Ein klares Zeugnis für den Umbruchprozess unter den buddhistischen Nonnen Asiens ist der von Karma Lekshe Tsomo herausgegebene Sammelband Innovative Buddhist Women. Swimming Against the Stream.12 Wie aus den dort veröffentlichten Beiträgen ersichtlich wird, geht es nicht nur um die Uminterpretation traditioneller Texte, die Frauen bisher unzugänglich waren, sondern auch um die Reform vieler diskriminierender Praktiken und lang etablierter Traditionen. Weitere Forderungen sind die Veränderung hierarchischer Strukturen und die Verwirklichung egalitärer Formen des Zusammenlebens von Frauen und Männern. Frauen, die für diese Ziele kämpfen, »schwimmen gegen den Strom«. Wichtig ist vor allem, dass Frauen und Männern derselbe Zugang zu Ausbildung und Ordination eröffnet wird. Ohne volle Fachausbildung können buddhistische Nonnen weder ihre eigenen kanonischen Texte interpretieren noch die geistige Leitung anderer Menschen übernehmen, so wie es Männer seit Tausenden von Jahren getan haben. Wie eine dieser Buddhistinnen schreibt, sind Frauen ohne Ausbildung wie »Vögel ohne Flügel«.13 Frauen müssen erst fliegen lernen, um die Gipfel des Geistes zu erreichen. Die buddhistischen Nonnen vieler asiatischer Länder kämpfen darum, die notwendige Ausbildung zu erwerben, um ihren untergeordneten Status zu ändern und eine Vollordination zu erhalten, die sie den Mönchen gleichstellt.

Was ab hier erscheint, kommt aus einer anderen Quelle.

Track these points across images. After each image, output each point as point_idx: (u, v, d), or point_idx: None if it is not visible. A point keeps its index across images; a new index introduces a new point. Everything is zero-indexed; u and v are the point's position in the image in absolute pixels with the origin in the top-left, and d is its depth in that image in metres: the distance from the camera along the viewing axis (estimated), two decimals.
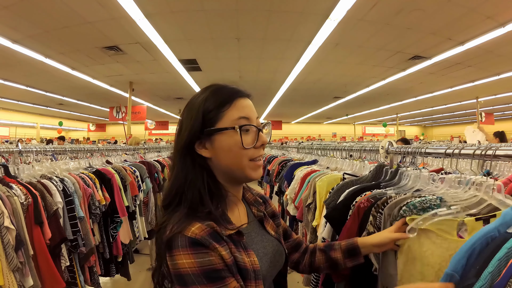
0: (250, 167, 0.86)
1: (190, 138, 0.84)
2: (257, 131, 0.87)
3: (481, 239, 0.77)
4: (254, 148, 0.86)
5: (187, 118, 0.87)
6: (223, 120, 0.84)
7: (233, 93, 0.88)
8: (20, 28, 5.73)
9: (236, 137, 0.83)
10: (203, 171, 0.85)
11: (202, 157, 0.85)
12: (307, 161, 3.30)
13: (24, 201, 1.64)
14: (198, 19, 5.61)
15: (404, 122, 24.80)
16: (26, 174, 2.00)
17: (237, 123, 0.84)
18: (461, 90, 11.03)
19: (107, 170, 2.65)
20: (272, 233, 0.97)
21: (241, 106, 0.87)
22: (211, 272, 0.70)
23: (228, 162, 0.85)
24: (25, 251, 1.56)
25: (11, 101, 13.68)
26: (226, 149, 0.84)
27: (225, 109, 0.85)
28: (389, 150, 1.86)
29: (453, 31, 5.84)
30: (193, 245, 0.71)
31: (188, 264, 0.69)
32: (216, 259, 0.71)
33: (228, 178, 0.89)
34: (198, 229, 0.72)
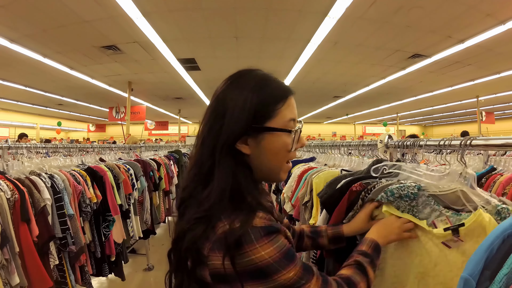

Ein anderer wichtiger Aspekt hat sich im Westen entwickelt. Als buddhistische Mönche in den siebziger Jahren des 20. Jahrhunderts in den Westen kamen, bekehrten sich manche westlichen Frauen zu dieser im Westen neuen Religion, die ihnen befreiender erschien als das Judentum oder Christentum. Zugleich wandten diese westlichen Frauen ein feministisches Bewusstsein auf ihr Verständnis des Buddhismus an. Dies war für die männlichen buddhistischen Lehrer, die aus Asien kamen und nur an die geistliche Autorität von Männern gewöhnt waren, eine völlig neue Erfahrung. Westliche Frauen wurden buddhistische Nonnen; manche haben eine sehr intensive Ausbildung in den traditionellen Lehren genossen und besitzen ausgezeichnete Kenntnisse der buddhistischen Schriften. In Amerika ist inzwischen fast die Hälfte aller buddhistischen Lehrer Frauen; einige genießen hohe geistige Autorität und haben viele Schüler. Eine solche Anerkennung der geistigen Führung durch Frauen ist eine in der Geschichte des Buddhismus ganz neue Entwicklung; sie ist inzwischen nicht nur im Westen, sondern auch in manchen Ländern Asiens zu beobachten. Ein anderer wichtiger Aspekt ist, dass inzwischen immer mehr Buddhistinnen die Geschichte buddhistischer Frauen und den Beitrag, den Nonnen in der Geschichte des Buddhismus geleistet haben, erforschen – ein bisher wenig untersuchtes Thema. Die Sakyadhitas Präsidentin Karma Lekshe Tsomo spricht von einer Gesamtzahl von 300 Millionen buddhistischen Frauen in der Welt, von denen nur 1% aus dem Westen stammen. Wenn diese große Frauenzahl mobilisiert werden könnte, für gesellschaftliche und spirituelle Befreiung und Gleichheit zu arbeiten, so könnte dies eine große Wirkung auf die Welt haben. Sakyadhita hat einen Anfang gemacht und in wenigen Jahren schon manches Ziel erreicht. Somit ist diese buddhistische Frauenbewegung ein inspirierendes Beispiel für die weibliche Kreativität auf dem Gebiet der Spiritualität.